Stored entries
⁂

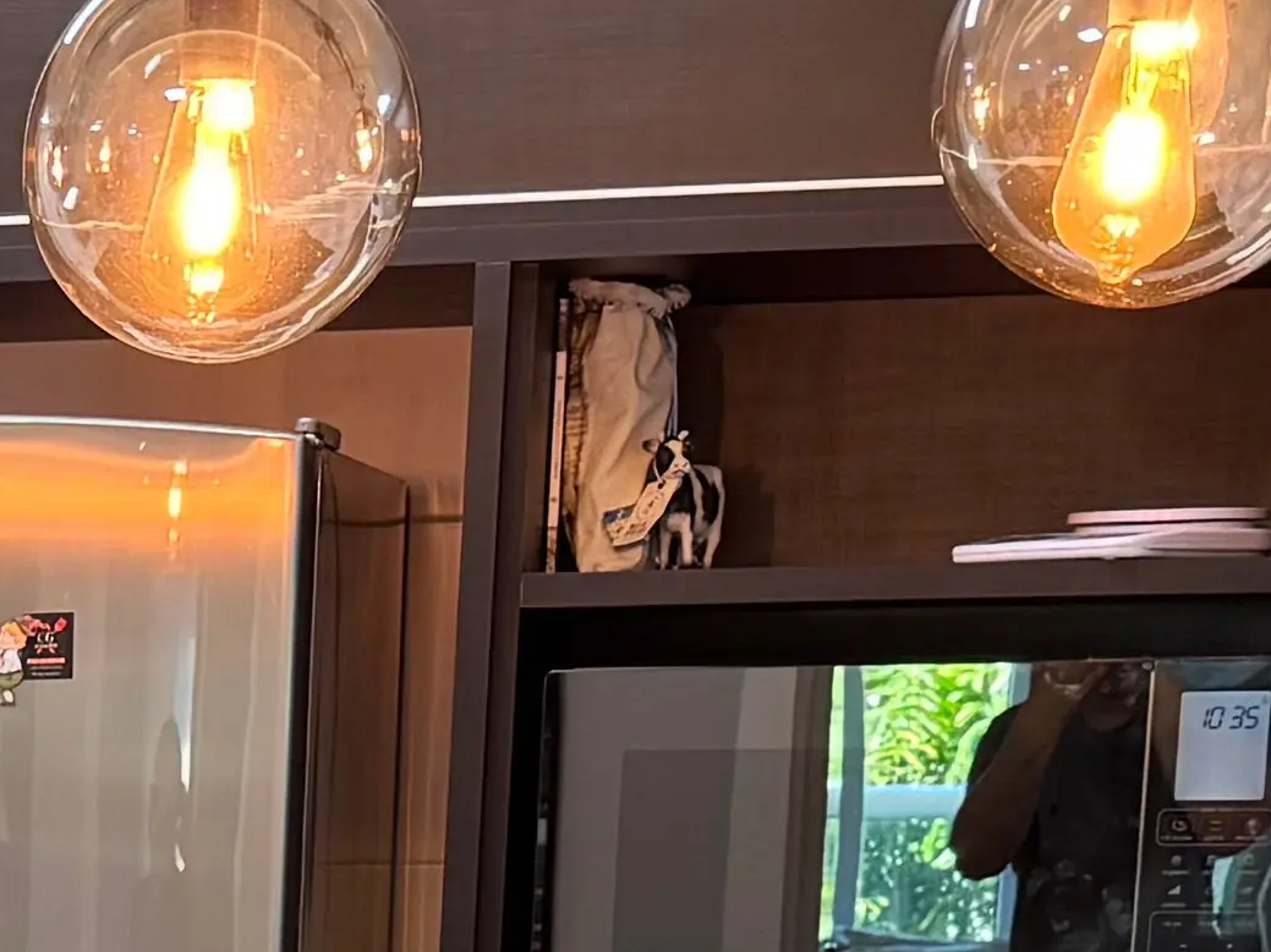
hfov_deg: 14.1
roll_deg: +0.4
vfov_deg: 10.5
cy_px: 1756
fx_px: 4846
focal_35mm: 132
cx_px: -553
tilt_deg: -12.9
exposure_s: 1/60
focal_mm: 6.76
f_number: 1.78
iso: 125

⁂

■ Directions
Reproduce, word for word, every line starting at the line that contains "roll_deg: +0.4" and ending with the final line of the entries.

■ Written solution
roll_deg: +0.4
vfov_deg: 10.5
cy_px: 1756
fx_px: 4846
focal_35mm: 132
cx_px: -553
tilt_deg: -12.9
exposure_s: 1/60
focal_mm: 6.76
f_number: 1.78
iso: 125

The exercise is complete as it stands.